分かりやすいのが欠点か

◆『天国と地獄』監督:黒澤明/1963年/143分
『天国と地獄』というタイトル通り、裕福な家と貧しい家、被害者と犯罪者、追う者と追われる者など、きれいに二項対立となっている。構造が分かりやすいので、物語の内容も分かりやすい。しかし、この分かりやすいというのが、この映画の欠点でもあると思う。というかこの映画に限らず、黒澤明の欠点なのかもしれないが、犯罪に分かりやすい動機があるということだ。この映画ならば、貧しさから身代金誘拐という犯罪へ至る、という分かりやすい動機がある。あらゆる行為に、理解しやすい意味がある、というのが、おそらく黒澤映画なのかもしれない。
とりあえず、いくつか気がついたことのメモ。
犯行の動機が分かりやすいので、拘置所における最後の死刑執行前の犯人との面会の場面は、ちょっと迫力に欠ける。話は飛んでしまうが、拘置所などで、ガラス越し(あるいは金網越しに)犯人と面会するというシーンは、数々の映画でたくさんの物語を供給してきた。やはり、触れようと思えば触れられる距離に二人はいるのに、それが決定的に不可能であることを、視覚的に明瞭に表象することができるので、映画史のなかで好まれてきた語りの方法の一つになったのだろうと思う。
この映画では、犯人の医学生三船敏郎演じる会社の重役との面会は、二つの階級が容易に分かり合えないことを、最後に二人の間にシャッターが降りてきて分断されることで表象することになる。
表象ということで気になる場面といえば、犯人が麻薬を手に入れるために貧民窟を訪れるところ。中毒者がゴロゴロしていて、とても危険な様相を呈しているのだが、これが実はすごく既視感のある映像なのだ。どうも壁には、ハングル文字などが書かれてあったりして、「アジア」っぽい雰囲気を出していた。こういう雰囲気は、今の映画でもすぐに見つかるし、変わらないなあと。

========================================================================

→ **課題**:
A – 上の本文について、次の問いに答えなさい。
(i) 『天国と地獄』の上映時間は何分か。
(ii) 面会の場面で、二つの階級が容易に分かり合えないことは、最後にどのようにして表されるか。
(iii) 貧民窟の場面で、壁には何が書かれていたか。
B – 上の本文のうち、「犯行の動機が分かりやすいので」から「一つになったのだろうと思う。」までをすべてそのまま書き写しなさい。

収集データ
========================================================================

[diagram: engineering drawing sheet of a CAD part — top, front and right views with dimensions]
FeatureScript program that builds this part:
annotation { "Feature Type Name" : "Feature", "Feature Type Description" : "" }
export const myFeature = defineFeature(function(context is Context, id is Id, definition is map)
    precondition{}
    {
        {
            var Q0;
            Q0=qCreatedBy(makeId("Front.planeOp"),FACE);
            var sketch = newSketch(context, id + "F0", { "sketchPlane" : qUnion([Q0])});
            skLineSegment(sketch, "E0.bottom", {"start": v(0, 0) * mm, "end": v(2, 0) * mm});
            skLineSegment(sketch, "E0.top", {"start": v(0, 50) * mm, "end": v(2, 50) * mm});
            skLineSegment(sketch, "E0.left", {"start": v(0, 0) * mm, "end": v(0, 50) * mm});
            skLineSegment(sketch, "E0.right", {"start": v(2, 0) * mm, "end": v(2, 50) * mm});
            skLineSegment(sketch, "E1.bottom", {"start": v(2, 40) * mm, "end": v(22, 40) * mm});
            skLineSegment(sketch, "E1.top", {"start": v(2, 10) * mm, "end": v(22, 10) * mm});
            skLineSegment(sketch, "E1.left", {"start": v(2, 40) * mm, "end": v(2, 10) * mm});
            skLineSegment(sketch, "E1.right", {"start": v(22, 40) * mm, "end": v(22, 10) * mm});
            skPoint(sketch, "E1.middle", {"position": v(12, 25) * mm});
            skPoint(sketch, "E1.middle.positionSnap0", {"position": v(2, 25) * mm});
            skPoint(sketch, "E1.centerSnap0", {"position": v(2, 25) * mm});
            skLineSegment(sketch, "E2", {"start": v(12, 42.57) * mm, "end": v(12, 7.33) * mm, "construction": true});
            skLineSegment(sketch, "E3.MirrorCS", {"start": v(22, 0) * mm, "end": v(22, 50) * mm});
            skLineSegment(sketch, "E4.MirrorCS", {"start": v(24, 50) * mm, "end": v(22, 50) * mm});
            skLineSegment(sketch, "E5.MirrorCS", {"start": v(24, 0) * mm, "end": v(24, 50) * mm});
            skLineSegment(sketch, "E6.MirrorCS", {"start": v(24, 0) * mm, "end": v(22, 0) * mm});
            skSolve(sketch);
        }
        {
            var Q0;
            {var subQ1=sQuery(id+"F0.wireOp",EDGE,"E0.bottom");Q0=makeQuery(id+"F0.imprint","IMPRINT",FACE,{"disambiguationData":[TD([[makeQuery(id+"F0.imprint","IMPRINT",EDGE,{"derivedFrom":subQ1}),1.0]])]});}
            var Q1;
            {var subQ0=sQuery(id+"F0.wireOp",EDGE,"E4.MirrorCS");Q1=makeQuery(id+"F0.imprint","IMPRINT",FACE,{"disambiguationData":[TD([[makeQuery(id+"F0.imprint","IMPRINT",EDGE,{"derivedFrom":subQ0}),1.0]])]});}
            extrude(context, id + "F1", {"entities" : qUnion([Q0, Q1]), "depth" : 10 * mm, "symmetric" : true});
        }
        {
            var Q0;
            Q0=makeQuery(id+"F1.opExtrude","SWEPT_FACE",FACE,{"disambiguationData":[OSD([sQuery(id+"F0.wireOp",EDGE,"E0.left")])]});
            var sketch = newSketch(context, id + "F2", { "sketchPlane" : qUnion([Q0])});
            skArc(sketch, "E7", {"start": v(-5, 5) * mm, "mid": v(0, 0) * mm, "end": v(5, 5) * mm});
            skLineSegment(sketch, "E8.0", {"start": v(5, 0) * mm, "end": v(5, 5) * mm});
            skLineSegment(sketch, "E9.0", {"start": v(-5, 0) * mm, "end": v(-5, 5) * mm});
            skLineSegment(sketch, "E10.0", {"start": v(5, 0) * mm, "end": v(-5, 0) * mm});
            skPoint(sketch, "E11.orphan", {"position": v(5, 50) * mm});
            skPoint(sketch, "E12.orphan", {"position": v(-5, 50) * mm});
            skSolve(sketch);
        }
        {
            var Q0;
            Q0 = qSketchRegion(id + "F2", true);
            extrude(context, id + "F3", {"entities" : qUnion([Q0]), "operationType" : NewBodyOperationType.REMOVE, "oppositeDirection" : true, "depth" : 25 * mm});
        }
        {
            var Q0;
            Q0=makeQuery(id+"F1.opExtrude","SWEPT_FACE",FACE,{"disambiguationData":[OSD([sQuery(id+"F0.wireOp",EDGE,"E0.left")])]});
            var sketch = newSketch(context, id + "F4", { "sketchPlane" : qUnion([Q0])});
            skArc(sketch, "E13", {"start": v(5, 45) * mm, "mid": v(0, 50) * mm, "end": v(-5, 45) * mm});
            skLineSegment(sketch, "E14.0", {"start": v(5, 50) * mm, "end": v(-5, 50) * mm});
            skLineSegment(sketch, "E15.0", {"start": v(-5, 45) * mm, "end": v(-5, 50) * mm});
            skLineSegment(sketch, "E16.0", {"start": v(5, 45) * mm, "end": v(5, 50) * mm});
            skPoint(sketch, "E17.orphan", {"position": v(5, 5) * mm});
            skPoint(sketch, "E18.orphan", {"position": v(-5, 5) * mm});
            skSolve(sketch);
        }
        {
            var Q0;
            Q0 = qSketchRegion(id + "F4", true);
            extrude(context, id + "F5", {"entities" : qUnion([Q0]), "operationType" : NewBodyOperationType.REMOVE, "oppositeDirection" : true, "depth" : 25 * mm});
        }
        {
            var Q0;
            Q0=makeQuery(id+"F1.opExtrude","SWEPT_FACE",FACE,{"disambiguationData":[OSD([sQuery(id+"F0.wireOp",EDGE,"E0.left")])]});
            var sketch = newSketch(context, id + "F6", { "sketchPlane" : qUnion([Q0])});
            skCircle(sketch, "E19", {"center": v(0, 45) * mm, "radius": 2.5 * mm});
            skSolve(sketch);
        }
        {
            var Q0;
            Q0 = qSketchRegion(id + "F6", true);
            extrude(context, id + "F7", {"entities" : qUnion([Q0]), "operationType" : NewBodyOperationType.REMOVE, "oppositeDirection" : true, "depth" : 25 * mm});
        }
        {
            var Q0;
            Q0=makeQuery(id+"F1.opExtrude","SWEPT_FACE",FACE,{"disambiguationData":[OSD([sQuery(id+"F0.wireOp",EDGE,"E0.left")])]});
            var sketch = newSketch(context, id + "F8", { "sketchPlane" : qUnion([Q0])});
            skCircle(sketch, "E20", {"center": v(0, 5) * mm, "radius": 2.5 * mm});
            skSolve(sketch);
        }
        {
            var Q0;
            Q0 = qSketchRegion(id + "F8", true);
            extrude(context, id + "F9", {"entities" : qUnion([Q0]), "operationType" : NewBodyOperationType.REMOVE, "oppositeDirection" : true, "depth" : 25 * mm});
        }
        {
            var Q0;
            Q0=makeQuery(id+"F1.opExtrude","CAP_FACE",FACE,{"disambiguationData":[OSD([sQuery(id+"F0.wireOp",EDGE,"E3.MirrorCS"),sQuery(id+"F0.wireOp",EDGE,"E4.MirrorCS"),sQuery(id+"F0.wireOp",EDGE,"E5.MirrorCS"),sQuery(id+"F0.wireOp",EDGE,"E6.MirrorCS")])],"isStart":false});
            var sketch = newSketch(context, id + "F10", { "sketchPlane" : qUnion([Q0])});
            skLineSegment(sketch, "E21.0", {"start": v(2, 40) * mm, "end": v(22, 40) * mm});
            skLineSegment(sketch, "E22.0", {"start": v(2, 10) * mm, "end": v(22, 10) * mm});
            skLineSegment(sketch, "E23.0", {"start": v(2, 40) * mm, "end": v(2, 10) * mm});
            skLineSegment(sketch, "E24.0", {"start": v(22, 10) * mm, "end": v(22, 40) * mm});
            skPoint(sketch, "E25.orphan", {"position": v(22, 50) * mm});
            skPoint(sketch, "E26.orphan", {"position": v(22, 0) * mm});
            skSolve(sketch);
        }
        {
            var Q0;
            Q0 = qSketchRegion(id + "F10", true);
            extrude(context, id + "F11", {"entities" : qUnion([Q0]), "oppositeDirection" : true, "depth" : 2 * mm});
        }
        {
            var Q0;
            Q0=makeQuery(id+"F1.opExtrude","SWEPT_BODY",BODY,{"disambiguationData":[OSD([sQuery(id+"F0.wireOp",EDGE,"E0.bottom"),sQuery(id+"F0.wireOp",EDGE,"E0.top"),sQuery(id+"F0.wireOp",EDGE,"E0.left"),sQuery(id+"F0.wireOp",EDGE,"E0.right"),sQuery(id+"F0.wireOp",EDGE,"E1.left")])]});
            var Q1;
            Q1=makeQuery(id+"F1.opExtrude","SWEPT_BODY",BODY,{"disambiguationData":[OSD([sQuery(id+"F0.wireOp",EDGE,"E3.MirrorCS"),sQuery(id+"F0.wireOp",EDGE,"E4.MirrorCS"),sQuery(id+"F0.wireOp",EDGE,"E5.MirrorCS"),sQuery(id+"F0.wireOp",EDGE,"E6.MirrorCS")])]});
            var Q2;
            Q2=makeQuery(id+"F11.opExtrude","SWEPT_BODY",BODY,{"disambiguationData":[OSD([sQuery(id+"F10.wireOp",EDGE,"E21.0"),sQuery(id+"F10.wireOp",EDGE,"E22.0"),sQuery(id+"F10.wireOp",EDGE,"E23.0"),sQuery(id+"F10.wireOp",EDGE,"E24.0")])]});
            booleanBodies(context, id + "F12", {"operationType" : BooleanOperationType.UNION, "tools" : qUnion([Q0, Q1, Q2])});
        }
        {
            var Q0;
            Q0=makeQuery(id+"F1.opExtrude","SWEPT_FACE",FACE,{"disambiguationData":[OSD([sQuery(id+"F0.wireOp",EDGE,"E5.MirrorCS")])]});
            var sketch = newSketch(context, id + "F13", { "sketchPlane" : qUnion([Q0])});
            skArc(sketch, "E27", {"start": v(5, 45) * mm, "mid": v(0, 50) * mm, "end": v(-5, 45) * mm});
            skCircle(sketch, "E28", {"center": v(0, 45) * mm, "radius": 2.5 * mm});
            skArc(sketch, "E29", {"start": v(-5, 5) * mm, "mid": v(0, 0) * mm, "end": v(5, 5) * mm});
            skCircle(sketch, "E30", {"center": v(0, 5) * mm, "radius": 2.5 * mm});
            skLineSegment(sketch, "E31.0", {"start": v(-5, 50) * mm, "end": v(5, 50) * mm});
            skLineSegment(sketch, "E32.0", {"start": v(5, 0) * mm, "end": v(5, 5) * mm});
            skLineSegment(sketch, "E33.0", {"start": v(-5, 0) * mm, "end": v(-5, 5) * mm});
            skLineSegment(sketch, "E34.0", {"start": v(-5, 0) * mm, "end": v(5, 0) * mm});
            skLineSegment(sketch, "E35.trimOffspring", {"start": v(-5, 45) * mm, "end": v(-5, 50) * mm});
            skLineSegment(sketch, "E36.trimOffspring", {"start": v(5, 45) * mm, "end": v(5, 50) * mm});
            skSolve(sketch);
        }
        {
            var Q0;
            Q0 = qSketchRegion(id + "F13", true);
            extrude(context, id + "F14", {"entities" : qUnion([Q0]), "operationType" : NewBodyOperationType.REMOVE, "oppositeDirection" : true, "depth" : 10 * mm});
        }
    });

========================================================================

→ **解答一覧**:
A –
(i) 143分。
(ii) 二人の間にシャッターが降りてきて分断されることで表される。
(iii) ハングル文字など。

B –
犯行の動機が分かりやすいので、拘置所における最後の死刑執行前の犯人との面会の場面は、ちょっと迫力に欠ける。話は飛んでしまうが、拘置所などで、ガラス越し(あるいは金網越しに)犯人と面会するというシーンは、数々の映画でたくさんの物語を供給してきた。やはり、触れようと思えば触れられる距離に二人はいるのに、それが決定的に不可能であることを、視覚的に明瞭に表象することができるので、映画史のなかで好まれてきた語りの方法の一つになったのだろうと思う。